**TASK:** Starting with the opening line of the entries below, transcribe each line exactly up to and including the one that has "X35288Y324733D01*"; pictures are not copied.

(Design files in text formats)
....

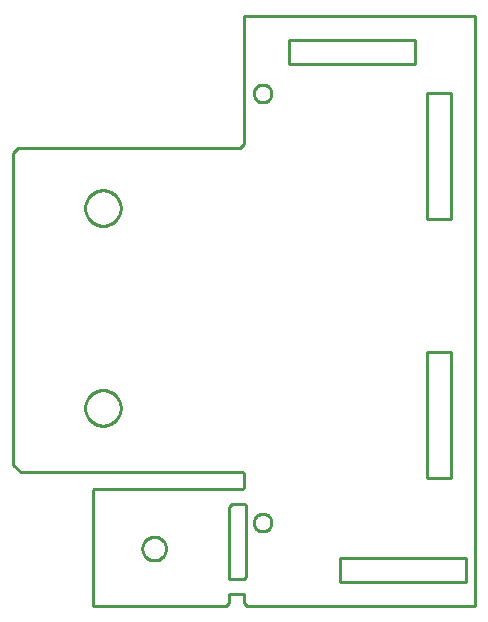
<source format=gbr>
G04 EAGLE Gerber RS-274X export*
G75*
%MOMM*%
%FSLAX34Y34*%
%LPD*%
%IN*%
%IPPOS*%
%AMOC8*
5,1,8,0,0,1.08239X$1,22.5*%
G01*
%ADD10C,0.254000*%


D10*
X-30480Y96520D02*
X-24130Y90170D01*
X163830Y90170D01*
X165100Y88900D01*
X165100Y77470D01*
X163830Y76200D01*
X38100Y76200D01*
X36830Y74930D01*
X36830Y-22860D01*
X149860Y-22860D01*
X152400Y-20320D01*
X152400Y-12700D01*
X165100Y-12700D01*
X165100Y-20320D01*
X167640Y-22860D01*
X360680Y-22860D01*
X360680Y476250D01*
X165100Y476250D01*
X165100Y368300D01*
X161290Y364490D01*
X-26670Y364490D01*
X-30480Y360680D01*
X-30480Y96520D01*
X320040Y85090D02*
X340360Y85090D01*
X340360Y191770D01*
X320040Y191770D01*
X320040Y85090D01*
X320040Y304800D02*
X340360Y304800D01*
X340360Y411480D01*
X320040Y411480D01*
X320040Y304800D01*
X203200Y435610D02*
X309880Y435610D01*
X309880Y455930D01*
X203200Y455930D01*
X203200Y435610D01*
X246380Y-2540D02*
X353060Y-2540D01*
X353060Y17780D01*
X246380Y17780D01*
X246380Y-2540D01*
X152400Y0D02*
X165100Y0D01*
X166370Y1270D01*
X166370Y62230D01*
X165100Y63500D01*
X154940Y63500D01*
X152400Y60960D01*
X152400Y0D01*
X60516Y313212D02*
X60440Y312144D01*
X60287Y311083D01*
X60059Y310036D01*
X59757Y309008D01*
X59383Y308004D01*
X58938Y307029D01*
X58424Y306089D01*
X57845Y305188D01*
X57203Y304330D01*
X56501Y303520D01*
X55744Y302763D01*
X54934Y302061D01*
X54076Y301419D01*
X53175Y300840D01*
X52235Y300326D01*
X51260Y299881D01*
X50256Y299507D01*
X49228Y299205D01*
X48181Y298977D01*
X47120Y298824D01*
X46052Y298748D01*
X44980Y298748D01*
X43912Y298824D01*
X42851Y298977D01*
X41804Y299205D01*
X40776Y299507D01*
X39772Y299881D01*
X38797Y300326D01*
X37857Y300840D01*
X36956Y301419D01*
X36098Y302061D01*
X35288Y302763D01*
X34531Y303520D01*
X33829Y304330D01*
X33187Y305188D01*
X32608Y306089D01*
X32094Y307029D01*
X31649Y308004D01*
X31275Y309008D01*
X30973Y310036D01*
X30745Y311083D01*
X30592Y312144D01*
X30516Y313212D01*
X30516Y314284D01*
X30592Y315352D01*
X30745Y316413D01*
X30973Y317460D01*
X31275Y318488D01*
X31649Y319492D01*
X32094Y320467D01*
X32608Y321407D01*
X33187Y322308D01*
X33829Y323166D01*
X34531Y323976D01*
X35288Y324733D01*
X36098Y325435D01*
X36956Y326077D01*
X37857Y326656D01*
X38797Y327170D01*
X39772Y327615D01*
X40776Y327989D01*
X41804Y328291D01*
X42851Y328519D01*
X43912Y328672D01*
X44980Y328748D01*
X46052Y328748D01*
X47120Y328672D01*
X48181Y328519D01*
X49228Y328291D01*
X50256Y327989D01*
X51260Y327615D01*
X52235Y327170D01*
X53175Y326656D01*
X54076Y326077D01*
X54934Y325435D01*
X55744Y324733D01*
X56501Y323976D01*
X57203Y323166D01*
X57845Y322308D01*
X58424Y321407D01*
X58938Y320467D01*
X59383Y319492D01*
X59757Y318488D01*
X60059Y317460D01*
X60287Y316413D01*
X60440Y315352D01*
X60516Y314284D01*
X60516Y313212D01*
X60516Y144031D02*
X60440Y142963D01*
X60287Y141902D01*
X60059Y140855D01*
X59757Y139827D01*
X59383Y138823D01*
X58938Y137848D01*
X58424Y136908D01*
X57845Y136007D01*
X57203Y135149D01*
X56501Y134339D01*
X55744Y133582D01*
X54934Y132880D01*
X54076Y132238D01*
X53175Y131659D01*
X52235Y131145D01*
X51260Y130700D01*
X50256Y130326D01*
X49228Y130024D01*
X48181Y129796D01*
X47120Y129643D01*
X46052Y129567D01*
X44980Y129567D01*
X43912Y129643D01*
X42851Y129796D01*
X41804Y130024D01*
X40776Y130326D01*
X39772Y130700D01*
X38797Y131145D01*
X37857Y131659D01*
X36956Y132238D01*
X36098Y132880D01*
X35288Y133582D01*
X34531Y134339D01*
X33829Y135149D01*
X33187Y136007D01*
X32608Y136908D01*
X32094Y137848D01*
X31649Y138823D01*
X31275Y139827D01*
X30973Y140855D01*
X30745Y141902D01*
X30592Y142963D01*
X30516Y144031D01*
X30516Y145103D01*
X30592Y146171D01*
X30745Y147232D01*
X30973Y148279D01*
X31275Y149307D01*
X31649Y150311D01*
X32094Y151286D01*
X32608Y152226D01*
X33187Y153127D01*
X33829Y153985D01*
X34531Y154795D01*
X35288Y155552D01*
X36098Y156254D01*
X36956Y156896D01*
X37857Y157475D01*
X38797Y157989D01*
X39772Y158434D01*
X40776Y158808D01*
X41804Y159110D01*
X42851Y159338D01*
X43912Y159491D01*
X44980Y159567D01*
X46052Y159567D01*
X47120Y159491D01*
X48181Y159338D01*
X49228Y159110D01*
X50256Y158808D01*
X51260Y158434D01*
X52235Y157989D01*
X53175Y157475D01*
X54076Y156896D01*
X54934Y156254D01*
X55744Y155552D01*
X56501Y154795D01*
X57203Y153985D01*
X57845Y153127D01*
X58424Y152226D01*
X58938Y151286D01*
X59383Y150311D01*
X59757Y149307D01*
X60059Y148279D01*
X60287Y147232D01*
X60440Y146171D01*
X60516Y145103D01*
X60516Y144031D01*
X188200Y47148D02*
X188128Y46414D01*
X187984Y45691D01*
X187770Y44986D01*
X187488Y44305D01*
X187141Y43656D01*
X186731Y43043D01*
X186264Y42473D01*
X185743Y41952D01*
X185173Y41485D01*
X184560Y41075D01*
X183911Y40728D01*
X183230Y40446D01*
X182525Y40232D01*
X181802Y40088D01*
X181068Y40016D01*
X180332Y40016D01*
X179598Y40088D01*
X178875Y40232D01*
X178170Y40446D01*
X177489Y40728D01*
X176840Y41075D01*
X176227Y41485D01*
X175657Y41952D01*
X175136Y42473D01*
X174669Y43043D01*
X174259Y43656D01*
X173912Y44305D01*
X173630Y44986D01*
X173416Y45691D01*
X173272Y46414D01*
X173200Y47148D01*
X173200Y47884D01*
X173272Y48618D01*
X173416Y49341D01*
X173630Y50046D01*
X173912Y50727D01*
X174259Y51376D01*
X174669Y51989D01*
X175136Y52559D01*
X175657Y53080D01*
X176227Y53547D01*
X176840Y53957D01*
X177489Y54304D01*
X178170Y54586D01*
X178875Y54800D01*
X179598Y54944D01*
X180332Y55016D01*
X181068Y55016D01*
X181802Y54944D01*
X182525Y54800D01*
X183230Y54586D01*
X183911Y54304D01*
X184560Y53957D01*
X185173Y53547D01*
X185743Y53080D01*
X186264Y52559D01*
X186731Y51989D01*
X187141Y51376D01*
X187488Y50727D01*
X187770Y50046D01*
X187984Y49341D01*
X188128Y48618D01*
X188200Y47884D01*
X188200Y47148D01*
X188200Y410432D02*
X188128Y409698D01*
X187984Y408975D01*
X187770Y408270D01*
X187488Y407589D01*
X187141Y406940D01*
X186731Y406327D01*
X186264Y405757D01*
X185743Y405236D01*
X185173Y404769D01*
X184560Y404359D01*
X183911Y404012D01*
X183230Y403730D01*
X182525Y403516D01*
X181802Y403372D01*
X181068Y403300D01*
X180332Y403300D01*
X179598Y403372D01*
X178875Y403516D01*
X178170Y403730D01*
X177489Y404012D01*
X176840Y404359D01*
X176227Y404769D01*
X175657Y405236D01*
X175136Y405757D01*
X174669Y406327D01*
X174259Y406940D01*
X173912Y407589D01*
X173630Y408270D01*
X173416Y408975D01*
X173272Y409698D01*
X173200Y410432D01*
X173200Y411168D01*
X173272Y411902D01*
X173416Y412625D01*
X173630Y413330D01*
X173912Y414011D01*
X174259Y414660D01*
X174669Y415273D01*
X175136Y415843D01*
X175657Y416364D01*
X176227Y416831D01*
X176840Y417241D01*
X177489Y417588D01*
X178170Y417870D01*
X178875Y418084D01*
X179598Y418228D01*
X180332Y418300D01*
X181068Y418300D01*
X181802Y418228D01*
X182525Y418084D01*
X183230Y417870D01*
X183911Y417588D01*
X184560Y417241D01*
X185173Y416831D01*
X185743Y416364D01*
X186264Y415843D01*
X186731Y415273D01*
X187141Y414660D01*
X187488Y414011D01*
X187770Y413330D01*
X187984Y412625D01*
X188128Y411902D01*
X188200Y411168D01*
X188200Y410432D01*
X98900Y24963D02*
X98824Y24094D01*
X98672Y23234D01*
X98446Y22390D01*
X98148Y21570D01*
X97779Y20778D01*
X97342Y20022D01*
X96841Y19307D01*
X96280Y18638D01*
X95662Y18020D01*
X94993Y17459D01*
X94278Y16958D01*
X93522Y16521D01*
X92730Y16152D01*
X91910Y15854D01*
X91066Y15628D01*
X90207Y15476D01*
X89337Y15400D01*
X88463Y15400D01*
X87594Y15476D01*
X86734Y15628D01*
X85890Y15854D01*
X85070Y16152D01*
X84278Y16521D01*
X83522Y16958D01*
X82807Y17459D01*
X82138Y18020D01*
X81520Y18638D01*
X80959Y19307D01*
X80458Y20022D01*
X80021Y20778D01*
X79652Y21570D01*
X79354Y22390D01*
X79128Y23234D01*
X78976Y24094D01*
X78900Y24963D01*
X78900Y25837D01*
X78976Y26707D01*
X79128Y27566D01*
X79354Y28410D01*
X79652Y29230D01*
X80021Y30022D01*
X80458Y30778D01*
X80959Y31493D01*
X81520Y32162D01*
X82138Y32780D01*
X82807Y33341D01*
X83522Y33842D01*
X84278Y34279D01*
X85070Y34648D01*
X85890Y34946D01*
X86734Y35172D01*
X87594Y35324D01*
X88463Y35400D01*
X89337Y35400D01*
X90207Y35324D01*
X91066Y35172D01*
X91910Y34946D01*
X92730Y34648D01*
X93522Y34279D01*
X94278Y33842D01*
X94993Y33341D01*
X95662Y32780D01*
X96280Y32162D01*
X96841Y31493D01*
X97342Y30778D01*
X97779Y30022D01*
X98148Y29230D01*
X98446Y28410D01*
X98672Y27566D01*
X98824Y26707D01*
X98900Y25837D01*
X98900Y24963D01*
M02*

</source>
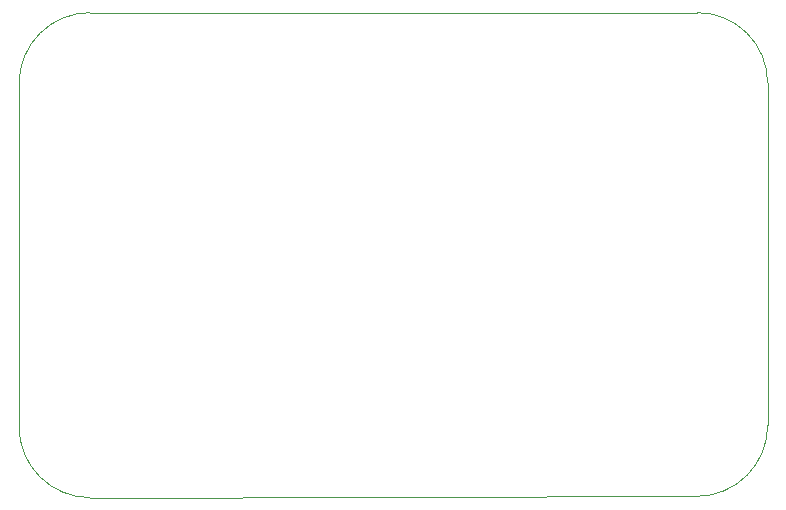
<source format=gm1>
%TF.GenerationSoftware,KiCad,Pcbnew,9.0.0*%
%TF.CreationDate,2025-04-03T16:38:41+02:00*%
%TF.ProjectId,PCB_projetV2,5043425f-7072-46f6-9a65-7456322e6b69,03/04/2025*%
%TF.SameCoordinates,Original*%
%TF.FileFunction,Profile,NP*%
%FSLAX46Y46*%
G04 Gerber Fmt 4.6, Leading zero omitted, Abs format (unit mm)*
G04 Created by KiCad (PCBNEW 9.0.0) date 2025-04-03 16:38:41*
%MOMM*%
%LPD*%
G01*
G04 APERTURE LIST*
%TA.AperFunction,Profile*%
%ADD10C,0.050000*%
%TD*%
G04 APERTURE END LIST*
D10*
X177375000Y-74000000D02*
X125942641Y-74000000D01*
X183325000Y-108950000D02*
X183325000Y-79950000D01*
X125942641Y-115057359D02*
G75*
G02*
X119942641Y-109057359I-41J5999959D01*
G01*
X125942641Y-115057359D02*
X177325000Y-114950000D01*
X177375000Y-74000000D02*
G75*
G02*
X183325000Y-79950000I0J-5950000D01*
G01*
X119942641Y-80000000D02*
G75*
G02*
X125942641Y-74000041I5999959J0D01*
G01*
X183325000Y-108950000D02*
G75*
G02*
X177325000Y-114950000I-6000000J0D01*
G01*
X119942641Y-80000000D02*
X119942641Y-109057359D01*
M02*

</source>
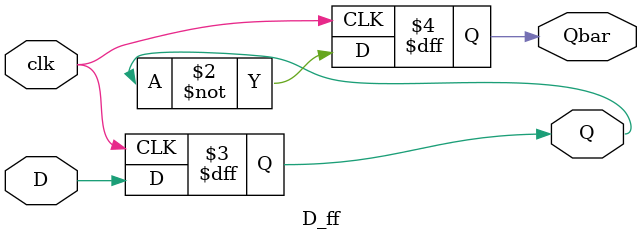
<source format=v>
module D_ff(
			input clk,
			input D,
			output reg Q,
			output reg Qbar
);


always@(posedge clk)

	begin
	Q<=D;
	Qbar<=~Q;
	end
	
	
endmodule

</source>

....

**ANSWER FOR THE TASK:**
<source format=gbr>
G04 EAGLE Gerber RS-274X export*
G75*
%MOMM*%
%FSLAX34Y34*%
%LPD*%
%IN*%
%IPPOS*%
%AMOC8*
5,1,8,0,0,1.08239X$1,22.5*%
G01*
%ADD10C,0.254000*%


D10*
X-30480Y96520D02*
X-24130Y90170D01*
X163830Y90170D01*
X165100Y88900D01*
X165100Y77470D01*
X163830Y76200D01*
X38100Y76200D01*
X36830Y74930D01*
X36830Y-22860D01*
X149860Y-22860D01*
X152400Y-20320D01*
X152400Y-12700D01*
X165100Y-12700D01*
X165100Y-20320D01*
X167640Y-22860D01*
X360680Y-22860D01*
X360680Y476250D01*
X165100Y476250D01*
X165100Y368300D01*
X161290Y364490D01*
X-26670Y364490D01*
X-30480Y360680D01*
X-30480Y96520D01*
X320040Y85090D02*
X340360Y85090D01*
X340360Y191770D01*
X320040Y191770D01*
X320040Y85090D01*
X320040Y304800D02*
X340360Y304800D01*
X340360Y411480D01*
X320040Y411480D01*
X320040Y304800D01*
X203200Y435610D02*
X309880Y435610D01*
X309880Y455930D01*
X203200Y455930D01*
X203200Y435610D01*
X246380Y-2540D02*
X353060Y-2540D01*
X353060Y17780D01*
X246380Y17780D01*
X246380Y-2540D01*
X152400Y0D02*
X165100Y0D01*
X166370Y1270D01*
X166370Y62230D01*
X165100Y63500D01*
X154940Y63500D01*
X152400Y60960D01*
X152400Y0D01*
X60516Y313212D02*
X60440Y312144D01*
X60287Y311083D01*
X60059Y310036D01*
X59757Y309008D01*
X59383Y308004D01*
X58938Y307029D01*
X58424Y306089D01*
X57845Y305188D01*
X57203Y304330D01*
X56501Y303520D01*
X55744Y302763D01*
X54934Y302061D01*
X54076Y301419D01*
X53175Y300840D01*
X52235Y300326D01*
X51260Y299881D01*
X50256Y299507D01*
X49228Y299205D01*
X48181Y298977D01*
X47120Y298824D01*
X46052Y298748D01*
X44980Y298748D01*
X43912Y298824D01*
X42851Y298977D01*
X41804Y299205D01*
X40776Y299507D01*
X39772Y299881D01*
X38797Y300326D01*
X37857Y300840D01*
X36956Y301419D01*
X36098Y302061D01*
X35288Y302763D01*
X34531Y303520D01*
X33829Y304330D01*
X33187Y305188D01*
X32608Y306089D01*
X32094Y307029D01*
X31649Y308004D01*
X31275Y309008D01*
X30973Y310036D01*
X30745Y311083D01*
X30592Y312144D01*
X30516Y313212D01*
X30516Y314284D01*
X30592Y315352D01*
X30745Y316413D01*
X30973Y317460D01*
X31275Y318488D01*
X31649Y319492D01*
X32094Y320467D01*
X32608Y321407D01*
X33187Y322308D01*
X33829Y323166D01*
X34531Y323976D01*
X35288Y324733D01*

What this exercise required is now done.